The second inquiry was due to look into unlawful conduct within media organisations as well as relations between police and the press.
The McCanns complained of press intrusion into their lives after their daughter Madeleine went missing on holiday in Portugal in 2007.
Two inquiries were expected when back in 2011, and in response to a wave of public anger over alleged phone-hacking by the now-defunct News Of The World, former British Prime Minister David Cameron said that it would be divided into two parts.
In related news, it has emerged that Kate and Gerry McCann have opened legal proceedings at the European Court of Human Rights in a bid to have a book by a former Portuguese PJ detective shelved.

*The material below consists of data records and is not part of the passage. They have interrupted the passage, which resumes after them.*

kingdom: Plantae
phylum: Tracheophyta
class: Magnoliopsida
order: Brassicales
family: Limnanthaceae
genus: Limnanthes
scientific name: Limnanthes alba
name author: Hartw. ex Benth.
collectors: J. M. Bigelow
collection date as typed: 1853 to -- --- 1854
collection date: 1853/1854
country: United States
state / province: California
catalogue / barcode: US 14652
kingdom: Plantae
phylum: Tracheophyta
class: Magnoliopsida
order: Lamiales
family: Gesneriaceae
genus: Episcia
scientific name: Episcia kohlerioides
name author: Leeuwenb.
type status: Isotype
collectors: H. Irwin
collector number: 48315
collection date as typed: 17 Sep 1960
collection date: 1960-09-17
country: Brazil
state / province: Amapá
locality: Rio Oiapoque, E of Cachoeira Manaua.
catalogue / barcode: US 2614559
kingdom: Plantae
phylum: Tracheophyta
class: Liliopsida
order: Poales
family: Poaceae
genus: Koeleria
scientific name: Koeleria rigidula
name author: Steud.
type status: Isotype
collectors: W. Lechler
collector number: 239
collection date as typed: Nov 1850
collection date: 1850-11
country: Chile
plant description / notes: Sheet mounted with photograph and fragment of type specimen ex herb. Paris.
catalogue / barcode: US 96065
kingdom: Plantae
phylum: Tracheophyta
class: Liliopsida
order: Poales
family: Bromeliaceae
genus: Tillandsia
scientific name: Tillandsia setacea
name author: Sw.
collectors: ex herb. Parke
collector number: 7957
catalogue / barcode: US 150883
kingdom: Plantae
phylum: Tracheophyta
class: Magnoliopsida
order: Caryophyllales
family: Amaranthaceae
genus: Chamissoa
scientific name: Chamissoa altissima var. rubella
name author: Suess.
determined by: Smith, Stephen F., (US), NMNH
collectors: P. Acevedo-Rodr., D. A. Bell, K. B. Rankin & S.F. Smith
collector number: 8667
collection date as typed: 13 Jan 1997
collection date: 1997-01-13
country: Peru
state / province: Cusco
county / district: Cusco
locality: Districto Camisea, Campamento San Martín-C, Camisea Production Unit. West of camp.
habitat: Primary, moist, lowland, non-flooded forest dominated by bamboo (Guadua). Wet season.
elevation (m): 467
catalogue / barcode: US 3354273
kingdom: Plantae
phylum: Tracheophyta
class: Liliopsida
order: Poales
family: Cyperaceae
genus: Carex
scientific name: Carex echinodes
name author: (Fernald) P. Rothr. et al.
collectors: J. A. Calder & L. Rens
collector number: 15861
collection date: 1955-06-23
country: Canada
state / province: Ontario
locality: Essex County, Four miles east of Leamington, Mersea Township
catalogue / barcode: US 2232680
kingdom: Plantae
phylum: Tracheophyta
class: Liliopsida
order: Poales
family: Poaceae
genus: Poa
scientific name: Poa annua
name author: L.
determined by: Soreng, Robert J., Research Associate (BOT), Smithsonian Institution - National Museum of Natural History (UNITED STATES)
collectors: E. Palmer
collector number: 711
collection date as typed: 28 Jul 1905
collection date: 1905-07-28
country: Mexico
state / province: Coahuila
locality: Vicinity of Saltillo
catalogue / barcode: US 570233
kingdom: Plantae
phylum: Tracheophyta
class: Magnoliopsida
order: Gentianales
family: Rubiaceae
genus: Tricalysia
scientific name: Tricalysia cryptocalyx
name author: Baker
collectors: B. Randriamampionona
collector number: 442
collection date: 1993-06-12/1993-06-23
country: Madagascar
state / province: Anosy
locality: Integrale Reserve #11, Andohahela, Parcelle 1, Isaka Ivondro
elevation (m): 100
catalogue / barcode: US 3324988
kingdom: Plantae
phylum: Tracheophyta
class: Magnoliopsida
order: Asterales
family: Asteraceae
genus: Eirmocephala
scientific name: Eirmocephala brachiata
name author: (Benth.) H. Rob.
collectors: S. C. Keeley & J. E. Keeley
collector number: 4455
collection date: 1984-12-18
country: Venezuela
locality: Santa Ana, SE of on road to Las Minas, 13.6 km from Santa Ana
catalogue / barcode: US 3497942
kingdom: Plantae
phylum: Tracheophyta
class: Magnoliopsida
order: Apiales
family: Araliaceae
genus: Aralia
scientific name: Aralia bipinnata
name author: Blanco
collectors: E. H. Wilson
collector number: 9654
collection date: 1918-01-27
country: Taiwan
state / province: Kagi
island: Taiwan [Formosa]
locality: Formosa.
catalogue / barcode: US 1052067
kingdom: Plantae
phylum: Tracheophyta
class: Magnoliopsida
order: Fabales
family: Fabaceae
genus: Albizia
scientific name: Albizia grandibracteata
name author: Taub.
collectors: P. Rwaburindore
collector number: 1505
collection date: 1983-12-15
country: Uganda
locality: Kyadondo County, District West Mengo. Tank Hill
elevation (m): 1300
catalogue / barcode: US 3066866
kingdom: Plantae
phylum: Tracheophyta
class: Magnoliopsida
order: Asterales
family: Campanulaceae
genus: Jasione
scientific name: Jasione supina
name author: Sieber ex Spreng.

According to the couple, the book and subsequent DVD has earned Gonçalo Amaral close to €400,000. Demand for the book has seen it translated into several languages with 180,000 put into print.
This comes after the Portuguese Supreme Court last year rejected yet another appeal by Kate and Gerry McCann to overturn an earlier ruling in favour of former PJ police inspector Gonçalo Amaral.
A lower court had ruled in 2015 that Amaral pay the parents of Madeleine McCann 500,000 euros for damage caused by his book.
But since then, three successive court rulings have found in favour of the former Portuguese detective.
Madeleine McCann went missing from a holiday apartment on 3 May in 2007 while her parents were dining at a restaurant.